The Dream Sold vs. The Reality Delivered

The early promise was beautiful. Set up a website, list your products, and boom, you’re global. No storefront rent. No corporate overhead. Just you, your laptop, and the entire world as your customer base.

And it worked. Kind of. Southeast Asia’s digital economy hit $200 billion in 2023, up from $100 billion just three years earlier. Latin America’s e-commerce grew 37% in a single year. The charts looked amazing.

But here’s the part nobody mentions in the success stories.

Welcome to the New Barriers

Sure, anyone can sell online now. But can they actually reach customers? In sub-Saharan Africa, less than half the population can even get online. In rural India, only 37% have decent internet, compared to over 80% in cities.

And if you somehow clear that hurdle, there’s the delivery nightmare. Last-mile delivery costs in rural developing areas are up to 300% higher than in cities. JD.com’s president said it plainly: sometimes they have one or two packages in a rural area, and the cost is five times that of Beijing and Shanghai.

Ever tried setting up a wireless internet connection across a hill? Or through a forest? Water in plants disrupts wireless signals. Mountains block line of sight. And in autumn, falling leaves mess with equipment. Mother Nature didn’t get the memo about the digital revolution.

Who Actually Won?

Spoiler alert: not the scrappy underdog we all rooted for.

The real winners were people who already had advantages. Higher incomes. Better education. Urban zip codes. The folks who didn’t need e-commerce to level the playing field because they were already at the top of it.​

E-commerce promised access to everyone. But pre-existing economic inequalities decided who could actually benefit. The digital divide didn’t shrink. It got wider.

The Hills Just Moved

Then there are barriers nobody saw coming. Countries slapped digital services taxes on U.S. tech companies, extracting over $9 billion in just four European countries between 2020 and 2024. New tariffs on electronic transmissions are being proposed, threatening decades of duty-free digital trade.

Online fraud in Southeast Asia jumped 20% between 2020 and 2023. Many regions still lack basic e-commerce laws, leaving everyone vulnerable.

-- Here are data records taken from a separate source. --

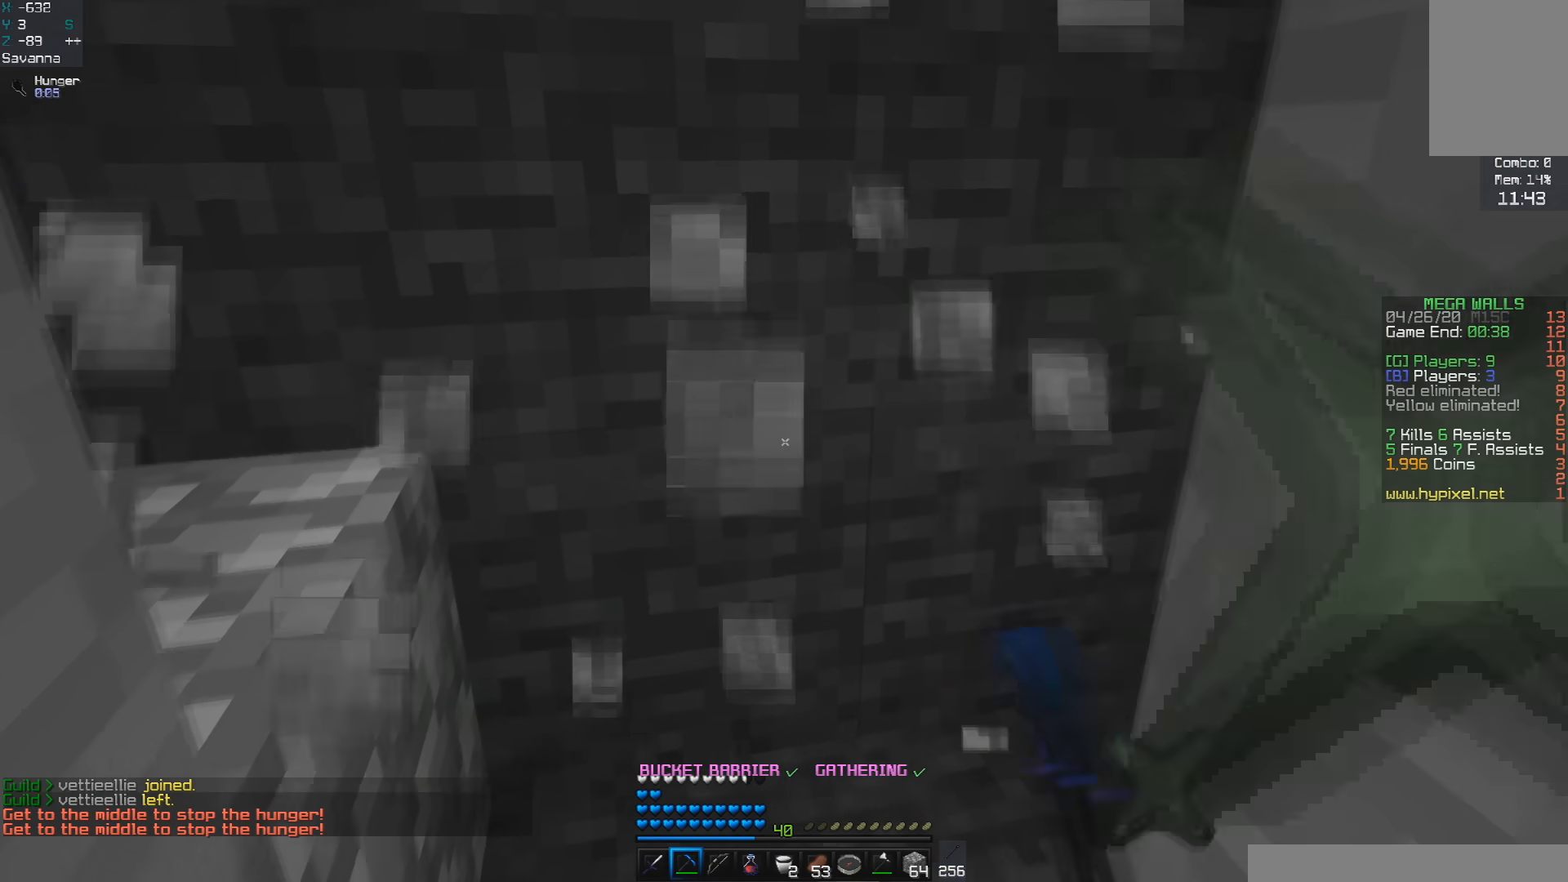
{"keys": [], "mouse": [], "events": [[150, "w", "up"]]}
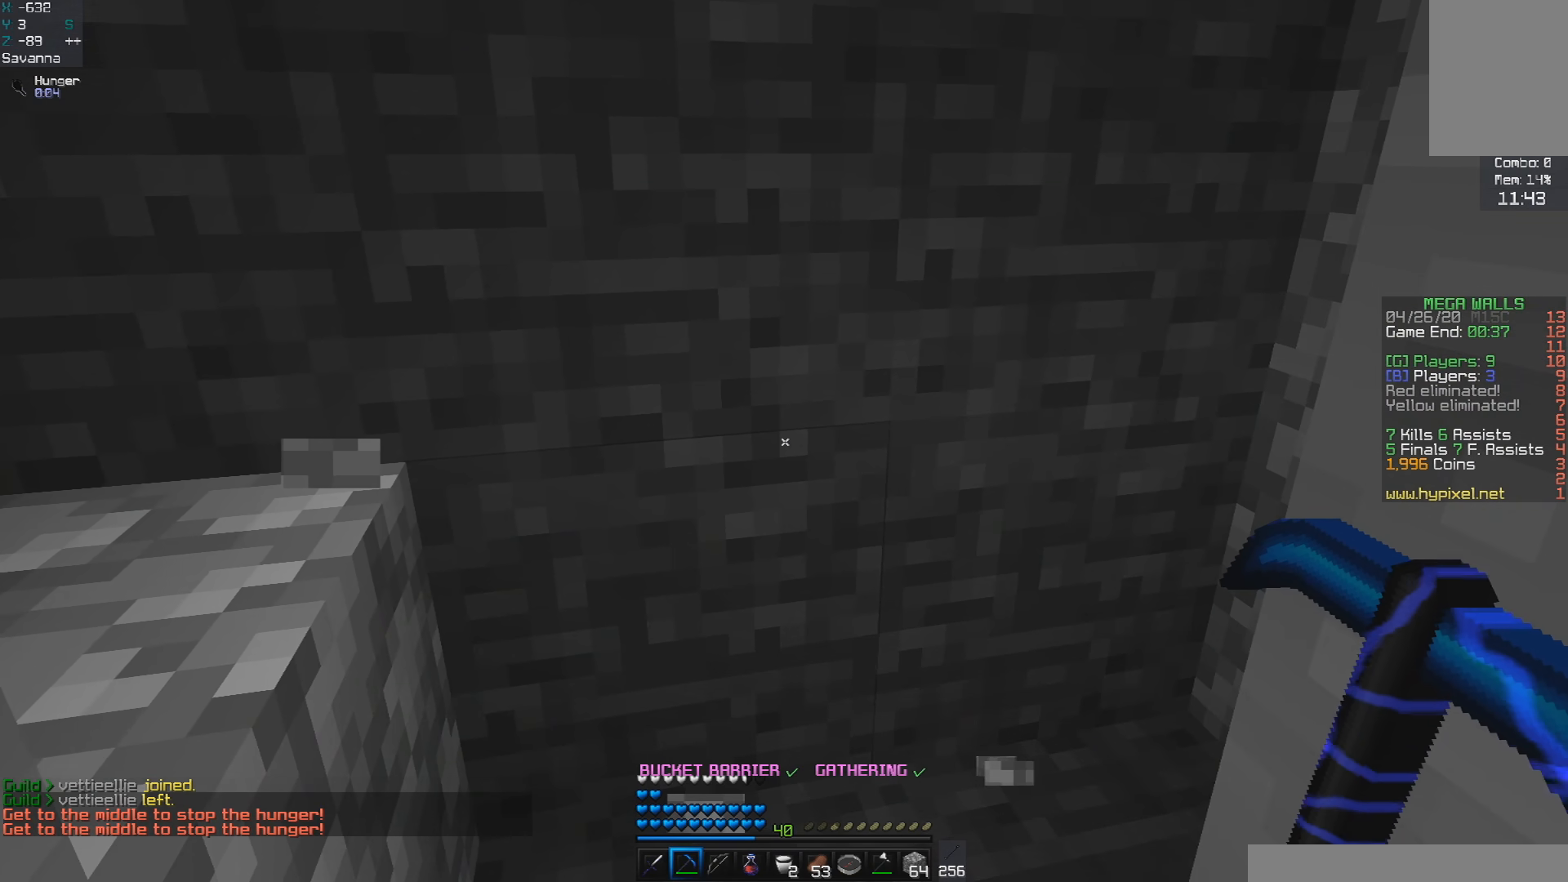
{"keys": [], "mouse": [], "events": []}
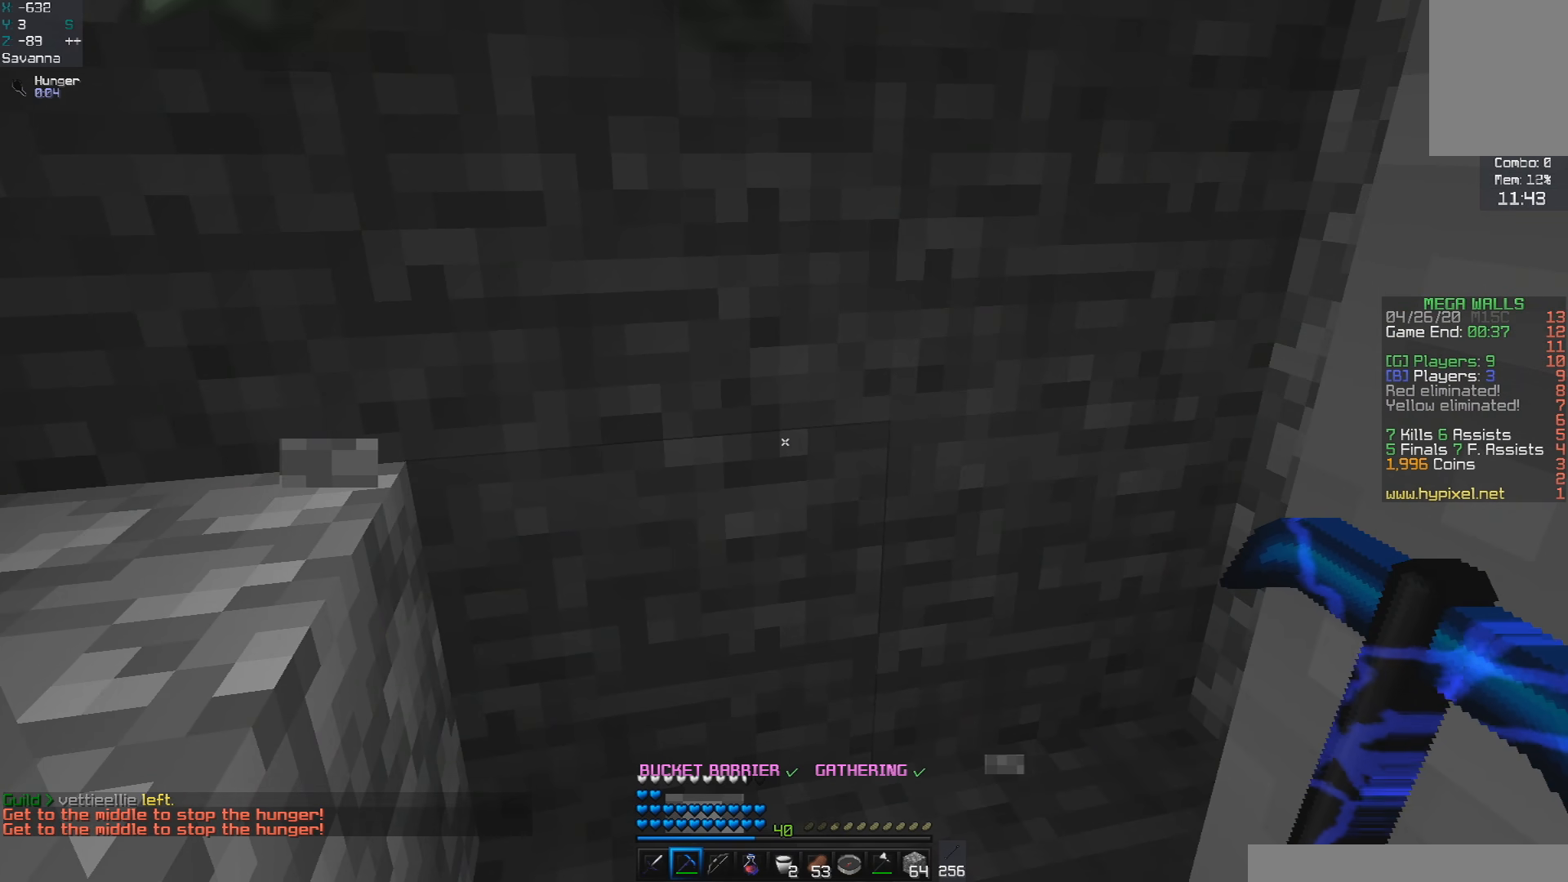
{"keys": ["w"], "mouse": [], "events": [[333, "w", "down"]]}
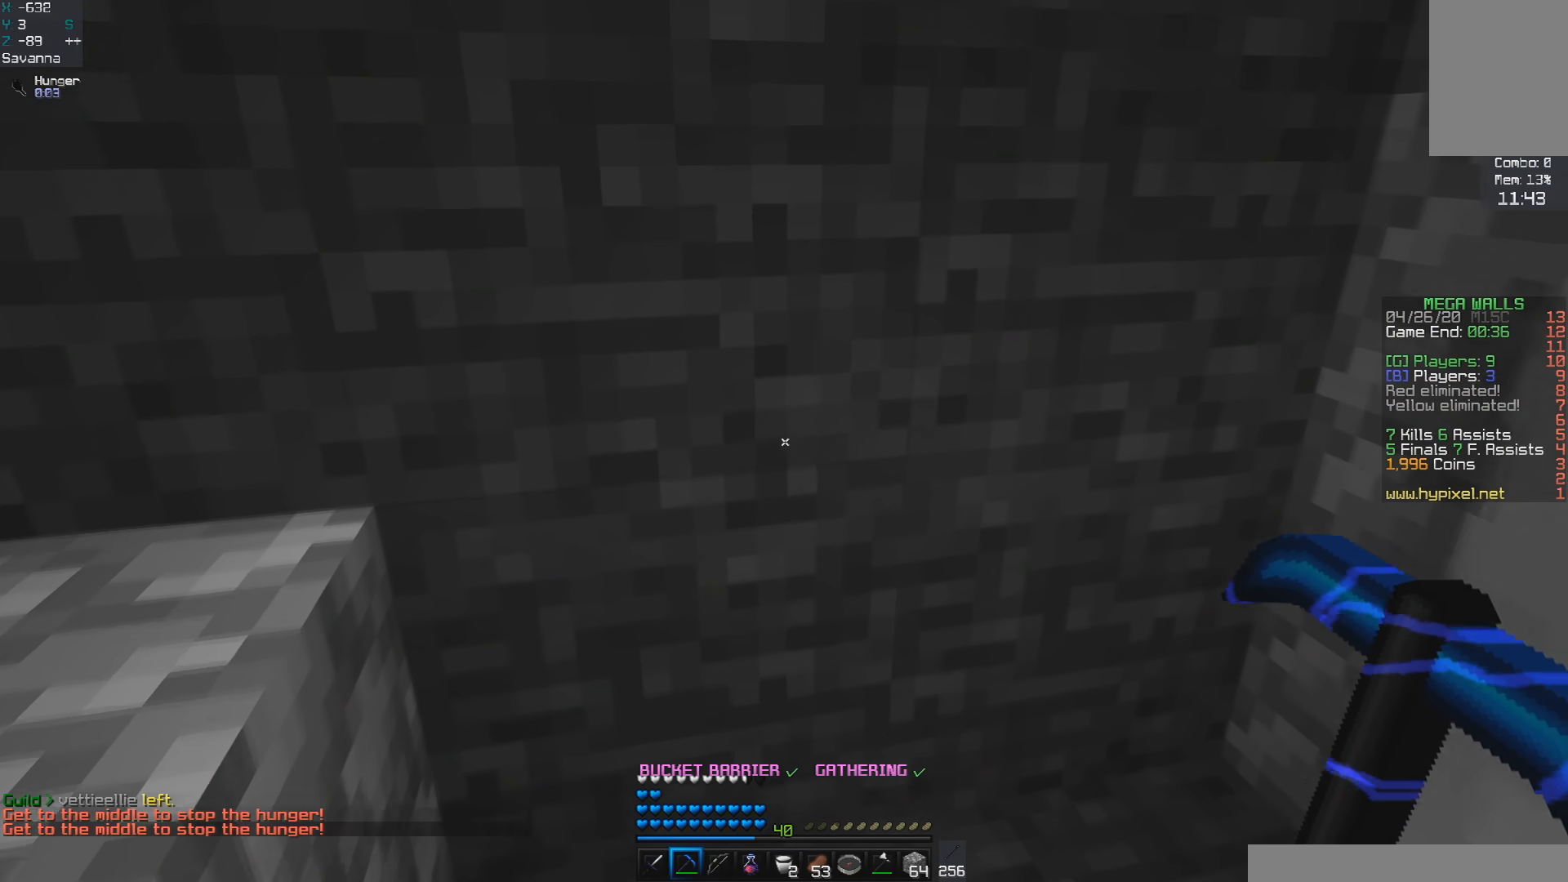
{"keys": ["a", "w"], "mouse": ["left"], "events": [[233, "mouse_left", "down"], [250, "w", "up"], [333, "a", "down"], [383, "w", "down"]]}
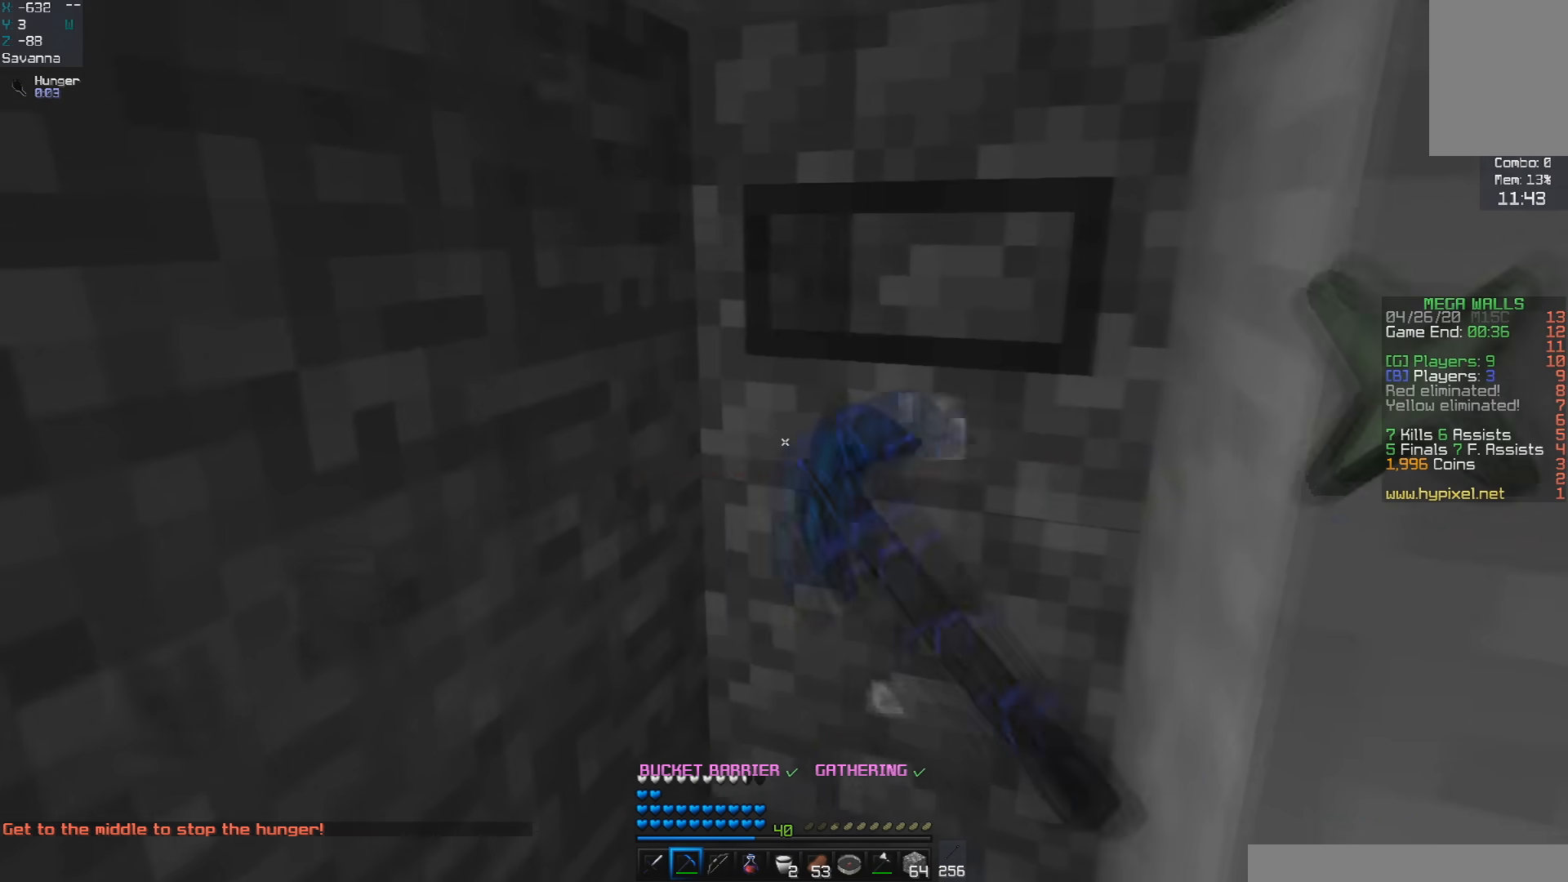
{"keys": [], "mouse": ["left"], "events": [[283, "a", "up"], [283, "d", "down"], [350, "w", "up"], [500, "d", "up"]]}
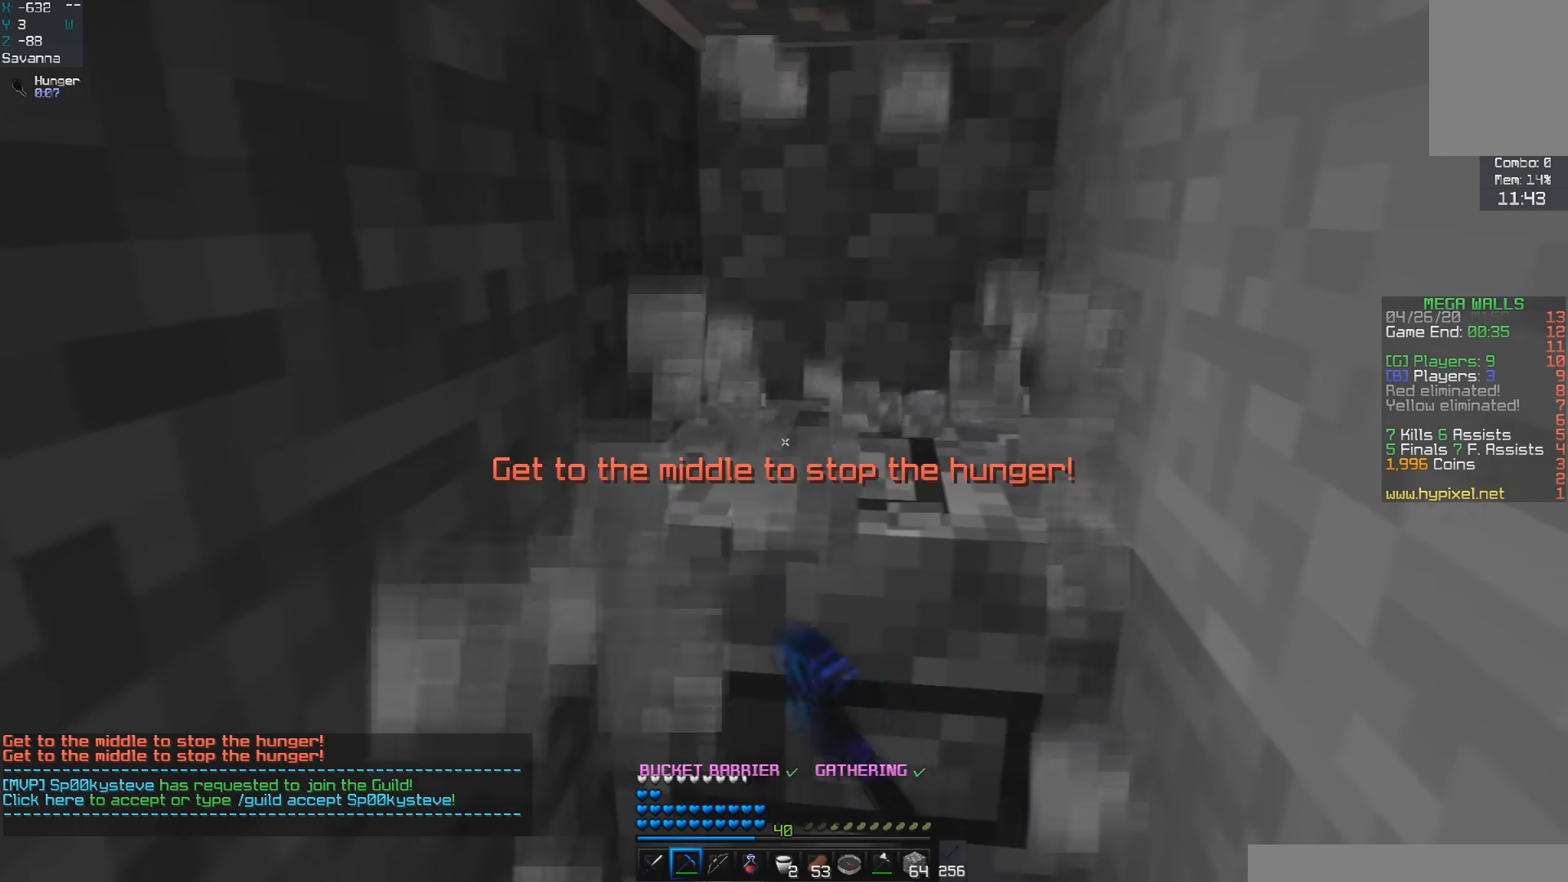
{"keys": ["w"], "mouse": ["left"], "events": [[33, "w", "down"]]}
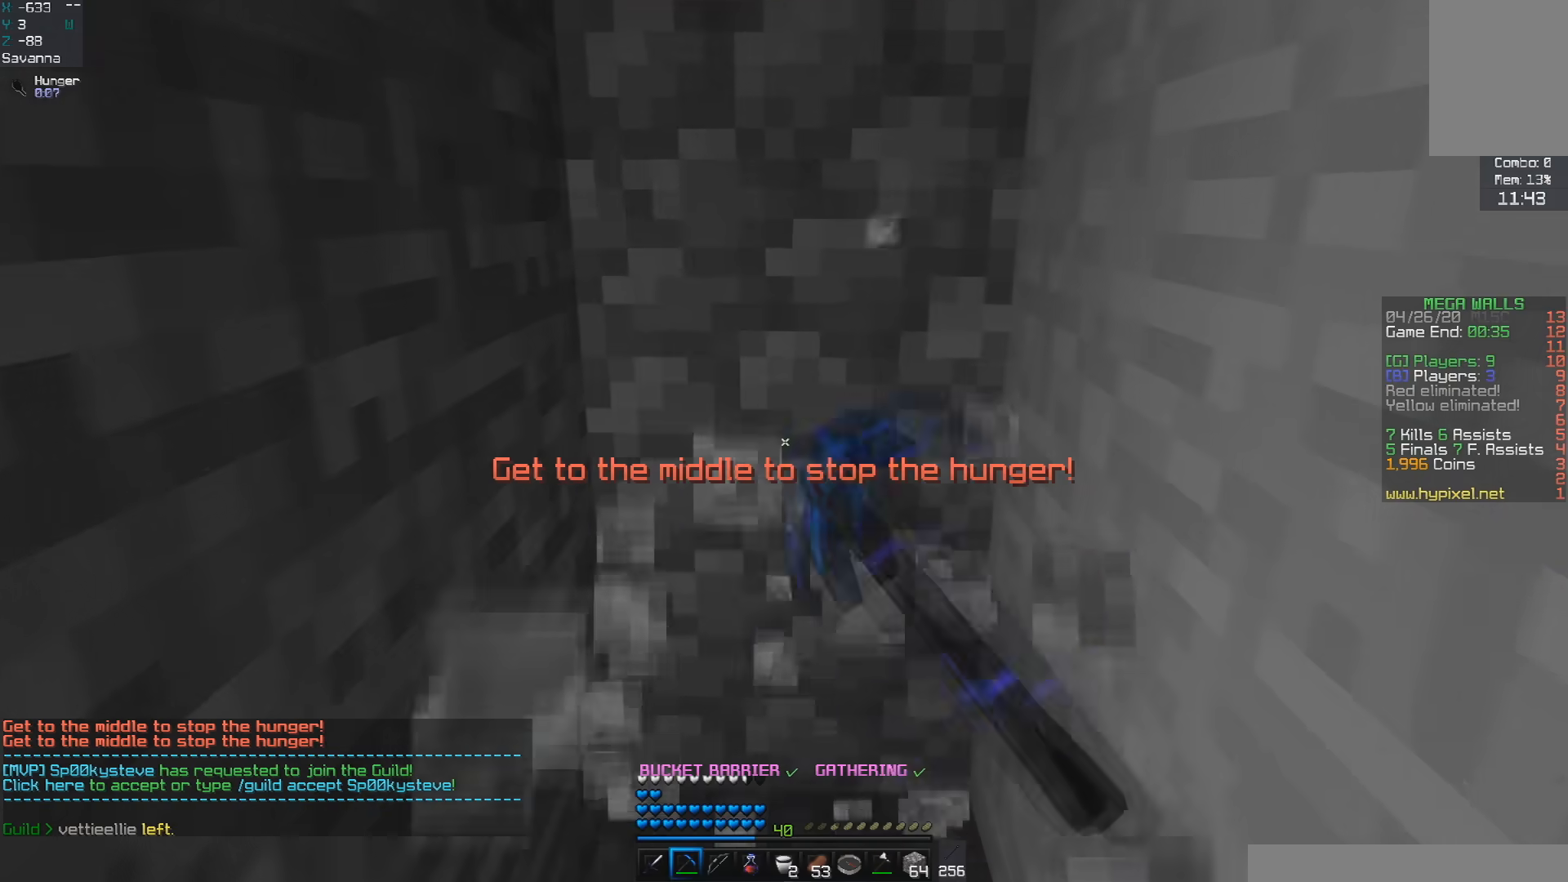
{"keys": [], "mouse": ["left"], "events": [[300, "w", "up"]]}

Infrastructure gaps. Trust issues. Regulations that favor whoever writes them. Payment systems that don’t work. And a huge chunk of the population who can’t figure out how to navigate digital platforms.

The Honest Truth

E-commerce didn’t flatten the world. It created new mountains. Different ones, but just as steep if you’re starting from the bottom.

Does that mean it failed? No. Mobile money in Kenya grew from 37 million users in 2020 to over 50 million in 2023. India’s Digital India project mobilized over $1 billion for digital infrastructure. Progress is real.

But until we fix internet access, improve logistics, and ensure people have the tools and skills to compete online, e-commerce will continue to favour those who already have advantages.

The hills didn’t disappear. They just relocated. And for too many people, they’re still out of reach.